CHEROKEE COUNTY —
Did you have a chance to watch the Grammy awards last week? Well this week the Texas Senate was proud to pass a resolution in honor of all our Texas musicians who received awards at this year's ceremony. SR 296 was presented personally to Josh Abbott, Jack Ingram, and other well-known individuals who contribute so much to the national music scene. Additionally, at this point in the legislative session, most lawmakers are still getting along, and that is music to my ears as well.
Some of the things happening at your Texas Capitol include:
SB 810 - Working to prevent fraud
On Tuesday, I filed SB 810 to help crack down on Medicaid fraud. We have worked with the Attorney General's office to develop this and other strategies to improve Medicaid fraud enforcement. When criminals steal from the Medicaid system they are stealing from every Texas taxpayer.

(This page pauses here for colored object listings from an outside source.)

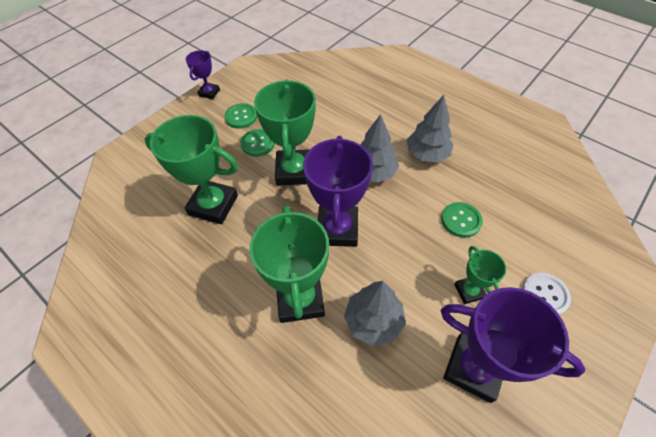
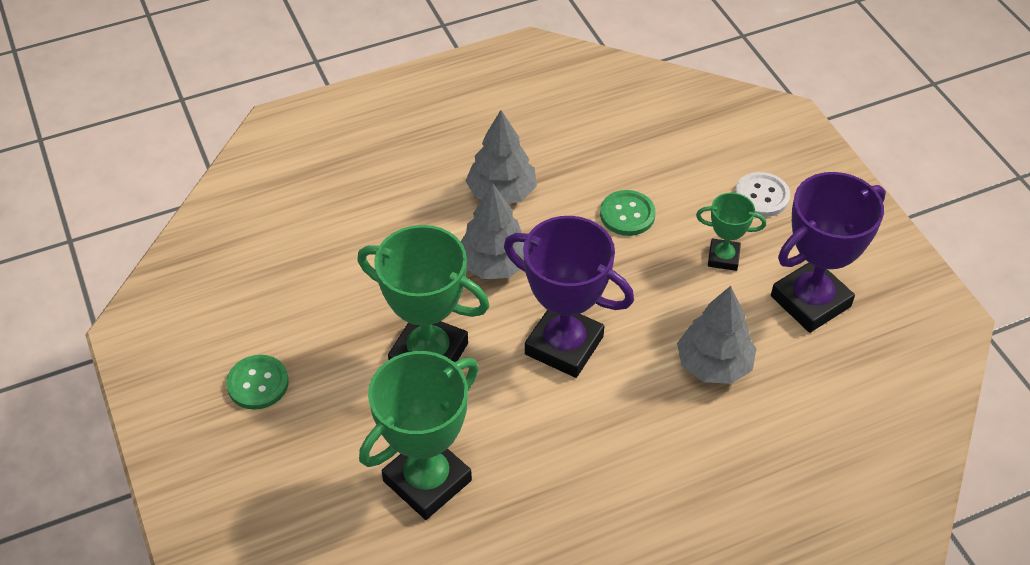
camera: 65 degrees left, 5 degrees down
purple trophy [186,50,220,99] -> none
green button [240,129,275,157] -> none
green trophy [249,206,329,323] -> none

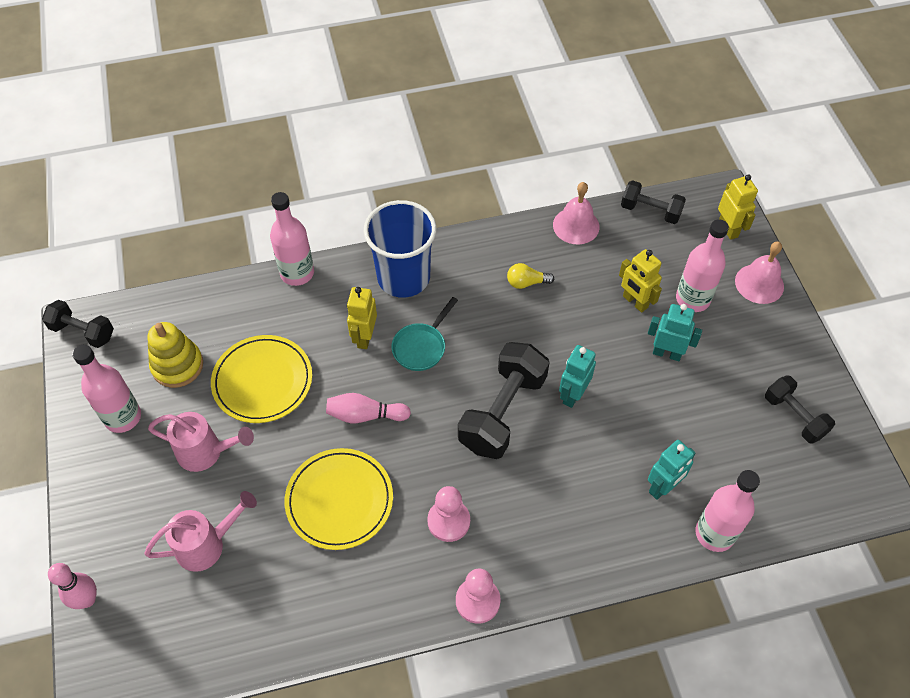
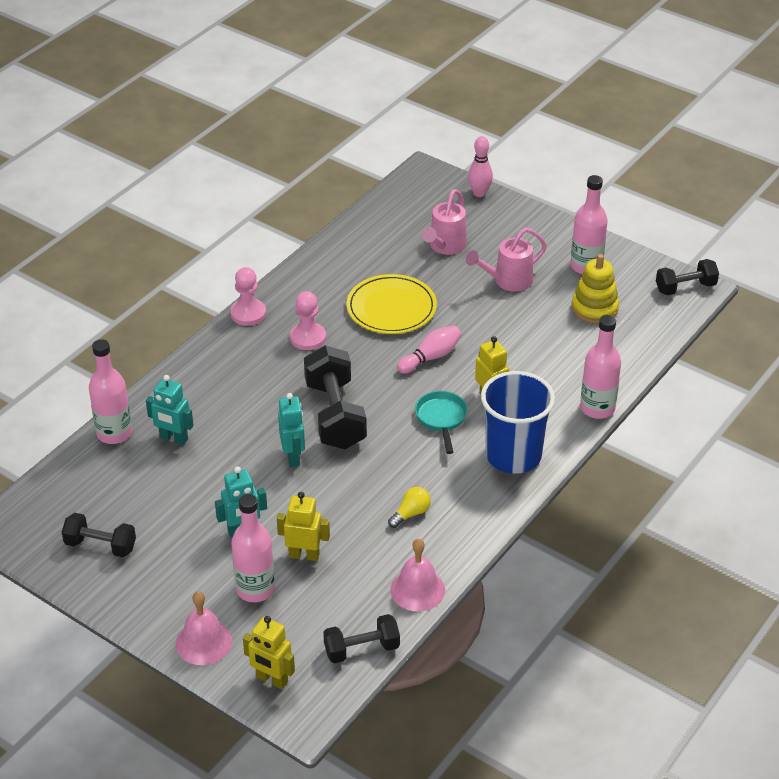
camera: 140 degrees right, 15 degrees down
yellow plate [211,335,312,423] -> none
turquoise robot [648,440,696,500] -> turquoise robot turned 75 degrees counterclockwise [146,375,194,445]

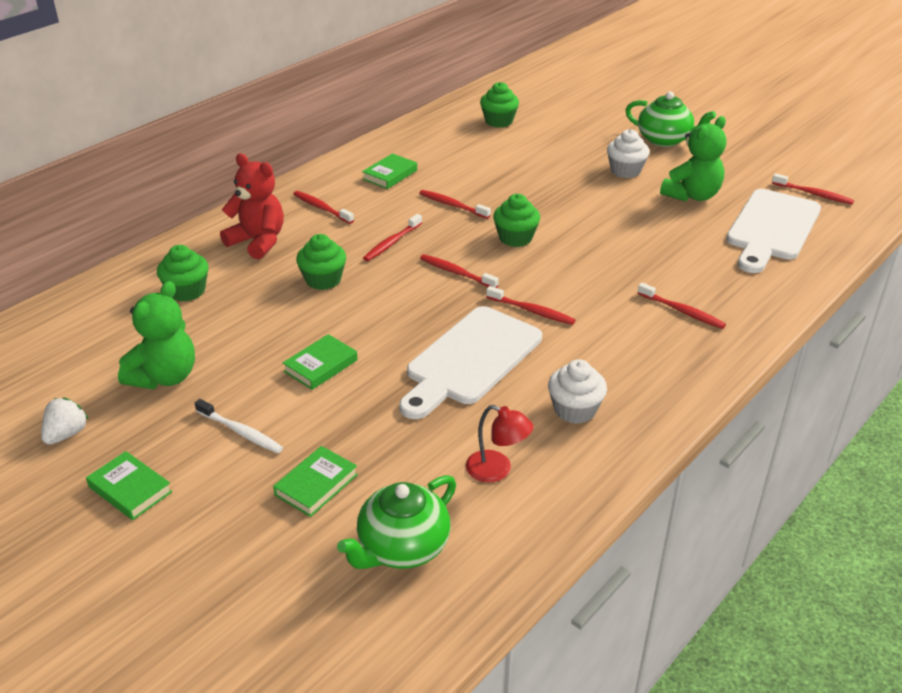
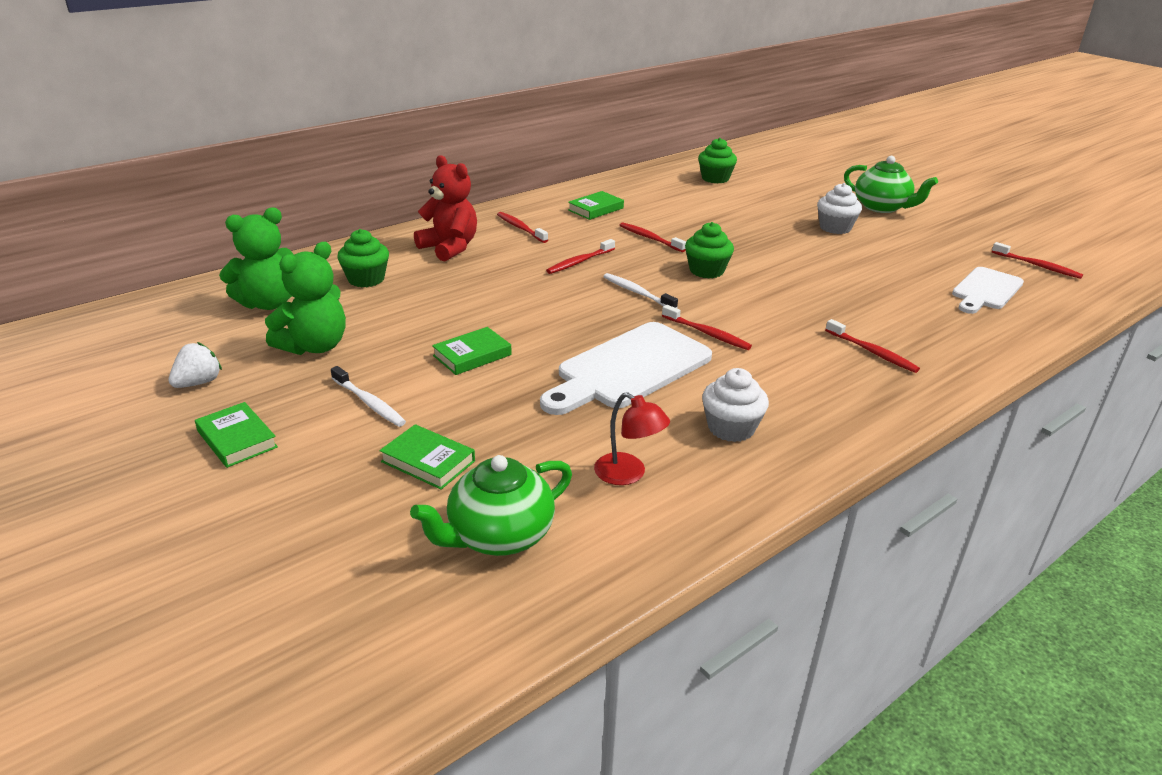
camera: 10 degrees right, 5 degrees down
green book [273,446,358,517] -> green book turned 75 degrees clockwise [379,424,475,490]
green cupcake [296,234,346,290] -> none
red toothbrush [420,254,499,288] -> white toothbrush [603,273,678,308]
green teddy bear [660,116,726,202] -> green teddy bear moved to [219,207,294,310]
white cutting board [726,189,821,273] -> white cutting board [952,267,1024,314], size x0.64

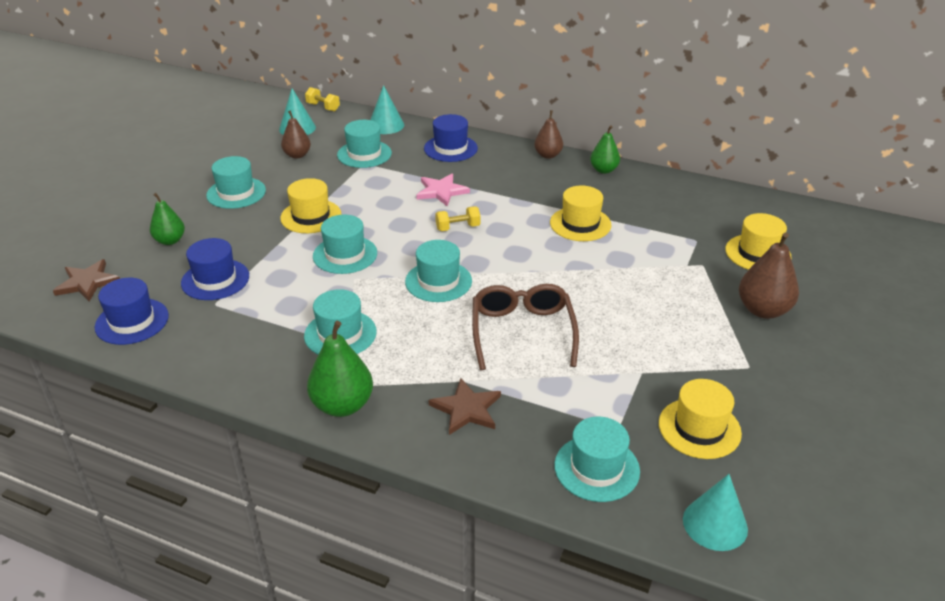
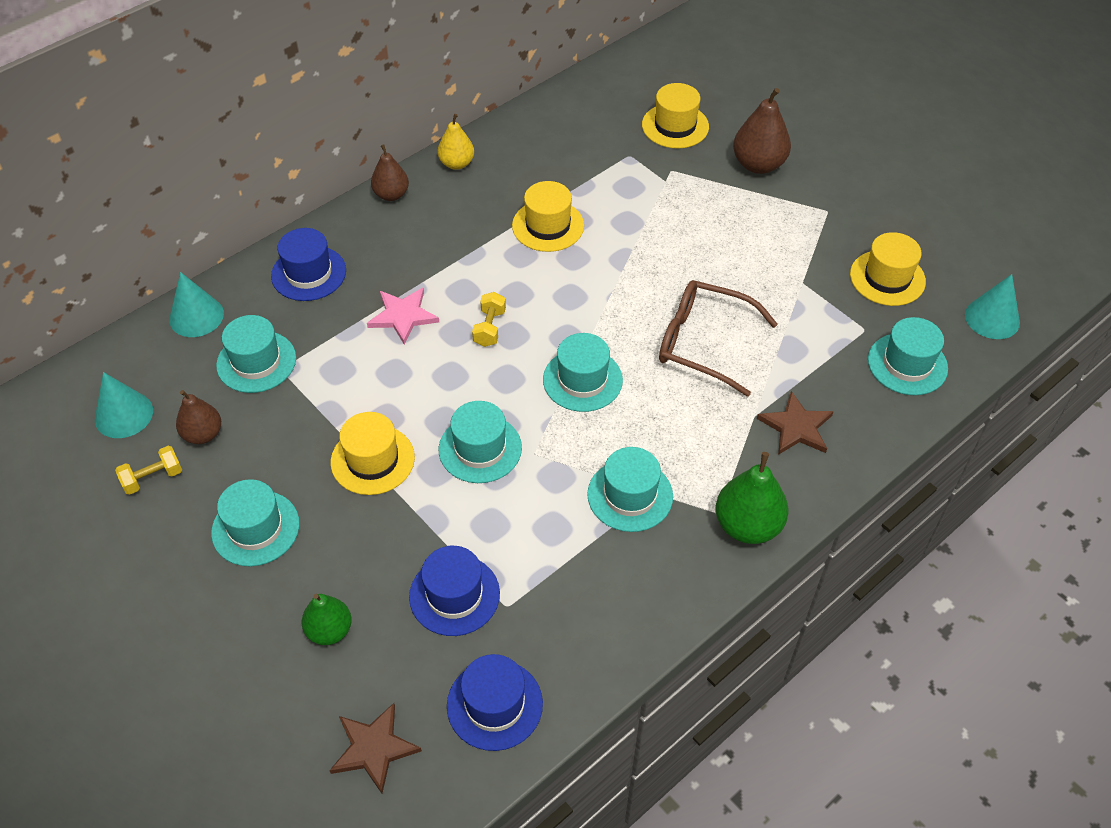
camera: 65 degrees left, 15 degrees up
yellow dumbbell [305,87,340,112] -> yellow dumbbell moved to [115,446,182,495]
green pear [590,125,620,174] -> yellow pear [438,114,474,170]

SB 810 would add a provision to the Texas Penal Code that prevents a defendant from attempting to repay the Texas Medicaid program as a defense to criminal prosecution. Some district attorneys’ offices decline to prosecute a defendant who has defrauded the Medicaid program if that defendant repays the program. This amendment would keep defendants from making that argument.
Celebrating Texas Independence Day and the Return of the Travis Letter
On March 2nd the state will mark the 177th Anniversary of Texas Independence and will celebrate by bringing Colonel William Barrett Travis' famous "Victory or Death" letter back to the Alamo. Written at the Alamo by Travis on February 24, 1836 as Mexican General Santa Anna’s troops began their siege, this letter is considered a Texas treasure and one of the most stirring battleground letters in our nation's history. It is normally housed at the Texas State Archives and Library Building in Austin, but is currently being exhibited at the Alamo in honor of Texas Independence Day.
The document "came home" to the Alamo on Saturday, February 23rd and will be on display through March 7th from 9 a.m. to 5 p.m. each day in a custom-made, climate controlled and bullet-proof case. As always, entry to the Alamo is free, and there is no charge to see the historic Travis letter. This occasion presents a good opportunity to reflect on the courage and bravery exhibited by Texas' founders. They left a legacy of freedom, self-reliance and liberty that still inspires our state today.